As a small business owner, you’re probably bombarded with emails and ads about tools to help grow your business. Ironically, the Internal Revenue Service provides one of the best ways: taxes.  

That’s right, you can use taxes to your business advantage. And why not? 

As Ben Franklin said, taxes are one of the only two guarantees in life. So you may as well use them to your business advantage. 

Earlier this year, we took a broad look at business tax strategy, but today will be a deeper dive into tax tactics you can use to help reach your business goals. 

Let’s go! 

To get to the future, look backward

The best way to determine how to achieve your future goals is to look at the past. Assessing your current tax situation by looking at past returns will help you identify past deductions, credits, and incentives you used. 

And that can generate ideas on how to use them even more in the future. You can do this solo, but having a tax professional with you is helpful to provide ideas and insight you may not know about. 

Once your current situation is analyzed, it’s time to move forward. 

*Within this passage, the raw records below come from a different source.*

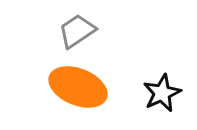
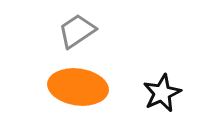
orange ellipse: rotated 14 degrees counterclockwise
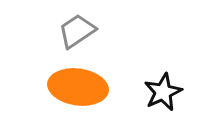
black star: moved 1 px right, 1 px up
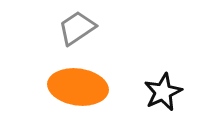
gray trapezoid: moved 3 px up
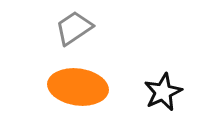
gray trapezoid: moved 3 px left
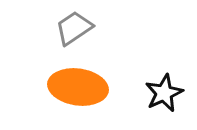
black star: moved 1 px right, 1 px down
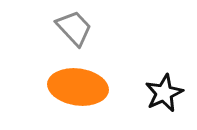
gray trapezoid: rotated 81 degrees clockwise
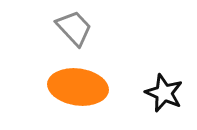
black star: rotated 24 degrees counterclockwise
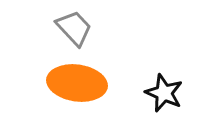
orange ellipse: moved 1 px left, 4 px up
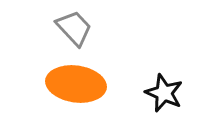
orange ellipse: moved 1 px left, 1 px down
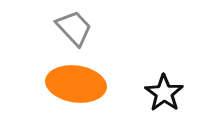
black star: rotated 12 degrees clockwise
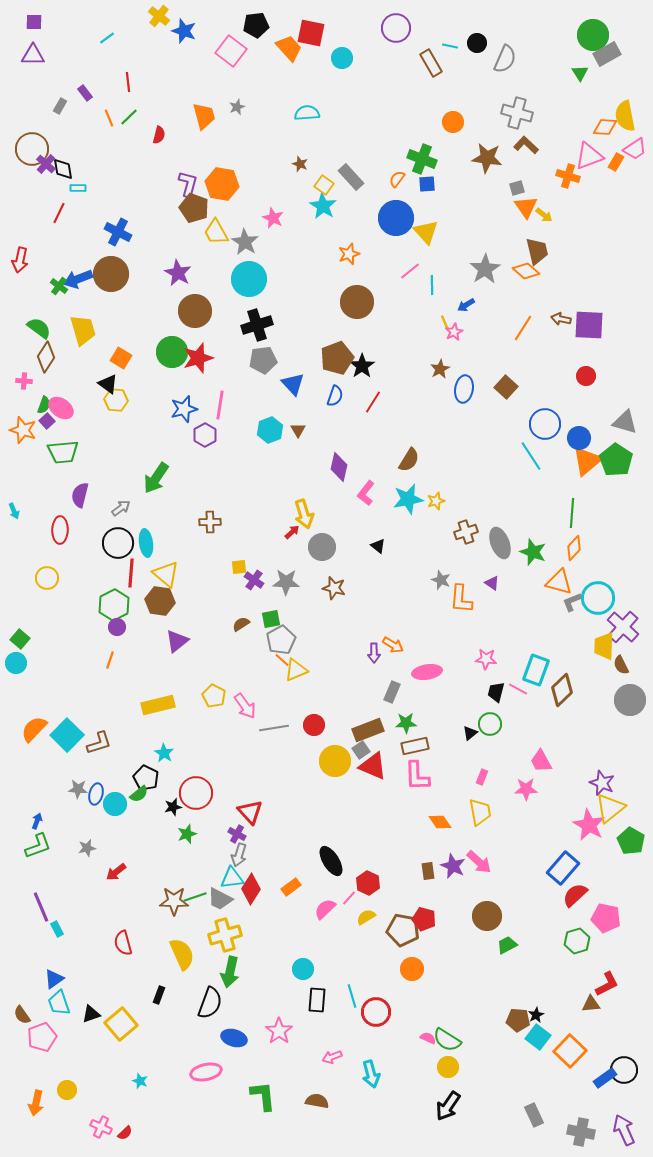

Set expansion and growth goals

Honestly, not every business plans to grow or expand. If that’s you, feel free to skip ahead. But if your business does plan to expand, be sure to consider the tax implications for growth. 

If your expansion involves brick-and-mortar moves in a new area, you should immediately seek to find out if there are any incentives or credits that can help. 

And think in layers. States, counties, and towns want to attract business, so you can use all their incentives simultaneously.  

For example, you may be able to get cash grants for job creation while getting tax credits for eligible investments even as you enjoy local abatements on real and personal property taxes. 

Hitting a trifecta like that may not happen everywhere, but with help from a local tax strategist, you can usually find more than one tax advantage.  

You can take also make use of federal workforce development tax incentives if you are growing your business into a new area.  Some states have them as well. 

But you don’t have to expand into a new area to use taxes to your business advantage. There are plenty of ways to do it, whether in expansion mode or not. 

Structuring Business Operations for Tax Efficiency

Of course, taking time to learn about the advantages of different business structures is always helpful in a tax strategy. But you can only make that decision once or twice in the life cycle of a business. 

Other tactics like income shifting and timing transactions can be used regularly and with great effect. 

There are many forms of income shifting, but many of them involve the transfer of money from a high tax bracket individual to one in a lower tax bracket. These are nice but don’t necessarily impact your business directly.  

One method that does is tax inversion. Individuals can transfer income-producing assets to non-grantor trusts in other states or countries with a lower tax burden. 

Not every business can use tax inversions, but the vast majority can time purchases of capital assets to their tax advantage. 

The IRS allows businesses to depreciate the value of these assets over time. By timing these purchases strategically, a business can maximize depreciation deductions in a specific year. Under Section 179 of the IRS code, businesses can expense the full cost of qualifying assets up to a certain limit in the year they are purchased.

The Bottom Line

The U.S. tax code has been vilified over the years, and rightfully so. It can be confusing. But the tactics above, coupled with some help from a tax professional, can help you turn the tables and start using them to meet your entrepreneurial goals.